In vitro polyoma DNA synthesis: requirement for cytoplasmic factors.

作者信息

Francke B, Hunter T

出版信息

J Virol. 1975 Jan;15(1):97-107. doi: 10.1128/JVI.15.1.97-107.1975.

Abstract

Purified nuclei from polyoma-infected mouse (3T3) cells were found to be greatly reduced in their ability to synthesize viral DNA in vitro when compared with a crude system consisting of an unfractionated hypotonic lysate of the infected cells. The synthetic capacity of the nuclei could be fully reconstituted when a high-speed cytoplasmic supernatant was added back to them. Cytosols from uninfected mouse, monkey, and hamster cells were equally as effective in stimulating purified nuclei as that of virus-infected mouse cells.
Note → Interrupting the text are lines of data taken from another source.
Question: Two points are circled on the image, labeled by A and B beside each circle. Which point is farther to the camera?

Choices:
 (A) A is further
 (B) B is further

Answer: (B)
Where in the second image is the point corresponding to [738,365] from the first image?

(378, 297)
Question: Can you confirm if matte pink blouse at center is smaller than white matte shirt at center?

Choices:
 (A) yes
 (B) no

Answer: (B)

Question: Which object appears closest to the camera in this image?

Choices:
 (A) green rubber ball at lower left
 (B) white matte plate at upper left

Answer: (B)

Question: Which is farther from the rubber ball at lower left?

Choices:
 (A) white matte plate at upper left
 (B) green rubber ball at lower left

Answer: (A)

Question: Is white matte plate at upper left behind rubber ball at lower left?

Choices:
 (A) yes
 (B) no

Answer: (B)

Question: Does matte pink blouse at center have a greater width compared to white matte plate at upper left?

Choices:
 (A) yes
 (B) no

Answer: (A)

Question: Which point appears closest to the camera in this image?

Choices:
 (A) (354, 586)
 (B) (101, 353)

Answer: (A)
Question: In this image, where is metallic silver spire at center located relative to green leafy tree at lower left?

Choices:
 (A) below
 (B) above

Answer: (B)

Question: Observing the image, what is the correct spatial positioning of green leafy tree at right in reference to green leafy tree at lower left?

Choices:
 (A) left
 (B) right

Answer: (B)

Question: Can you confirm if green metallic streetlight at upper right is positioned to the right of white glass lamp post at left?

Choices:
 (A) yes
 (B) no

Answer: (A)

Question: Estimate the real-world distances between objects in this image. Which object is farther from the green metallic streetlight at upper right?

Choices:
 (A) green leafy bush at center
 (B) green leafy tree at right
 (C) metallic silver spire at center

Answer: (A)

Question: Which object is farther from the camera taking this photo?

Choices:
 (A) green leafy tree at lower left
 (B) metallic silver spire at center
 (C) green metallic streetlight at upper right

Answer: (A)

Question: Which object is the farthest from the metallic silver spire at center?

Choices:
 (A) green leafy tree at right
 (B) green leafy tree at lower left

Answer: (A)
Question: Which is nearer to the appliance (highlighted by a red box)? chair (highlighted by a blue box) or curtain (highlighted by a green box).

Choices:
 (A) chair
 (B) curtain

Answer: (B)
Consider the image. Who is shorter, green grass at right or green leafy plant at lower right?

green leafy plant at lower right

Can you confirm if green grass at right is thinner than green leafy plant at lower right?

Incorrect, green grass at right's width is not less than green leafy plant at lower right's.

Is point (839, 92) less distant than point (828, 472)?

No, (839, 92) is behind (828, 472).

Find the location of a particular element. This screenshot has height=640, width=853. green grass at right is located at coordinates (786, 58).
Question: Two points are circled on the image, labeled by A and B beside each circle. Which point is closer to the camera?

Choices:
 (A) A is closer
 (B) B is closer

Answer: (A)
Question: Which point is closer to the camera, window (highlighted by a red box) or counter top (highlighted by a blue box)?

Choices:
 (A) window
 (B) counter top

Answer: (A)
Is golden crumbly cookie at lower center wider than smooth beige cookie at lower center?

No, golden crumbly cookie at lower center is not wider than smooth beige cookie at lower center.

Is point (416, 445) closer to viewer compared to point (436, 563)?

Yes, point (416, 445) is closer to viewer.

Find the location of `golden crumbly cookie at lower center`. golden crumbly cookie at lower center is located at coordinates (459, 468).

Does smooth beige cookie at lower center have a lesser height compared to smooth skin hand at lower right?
Optimal complementation required high concentrations of the cytosol, and most of the complementing activity was destroyed by heating to 60 C. Dialysis had no effect on the activity. Analysis of the viral DNA synthesized in purified nuclei showed an accumulation of Okazaki-type short DNA chains, which could be chased into viral progeny DNA strands if cytosol was added back to the nuclei. Kinetic analysis of the pulse-labeling pattern of viral replicative DNA showed a strong dependence of the extension of viral progeny strands and of the processing of Okazaki-type fragments on the amount of cytosol present during the reaction. It is suggested that the cytoplasmic DNA polymerase might be one of the active components in the cytosol, but most likely not the only one.

摘要

与由感染细胞的未分级低渗裂解物组成的粗制体系相比,发现从多瘤病毒感染的小鼠(3T3)细胞中纯化的细胞核在体外合成病毒DNA的能力大大降低。当向细胞核中重新添加高速细胞质上清液时,细胞核的合成能力可以完全恢复。来自未感染的小鼠、猴子和仓鼠细胞的胞质溶胶在刺激纯化的细胞核方面与病毒感染的小鼠细胞的胞质溶胶同样有效。最佳互补需要高浓度的胞质溶胶,并且大部分互补活性在加热到60℃时被破坏。透析对活性没有影响。对在纯化细胞核中合成的病毒DNA的分析显示冈崎型短DNA链的积累,如果将胞质溶胶重新添加到细胞核中,这些短链可以追踪到病毒子代DNA链中。对病毒复制性DNA脉冲标记模式的动力学分析表明,病毒子代链的延伸和冈崎型片段的加工强烈依赖于反应过程中存在的胞质溶胶的量。有人提出细胞质DNA聚合酶可能是胞质溶胶中的活性成分之一,但很可能不是唯一的成分。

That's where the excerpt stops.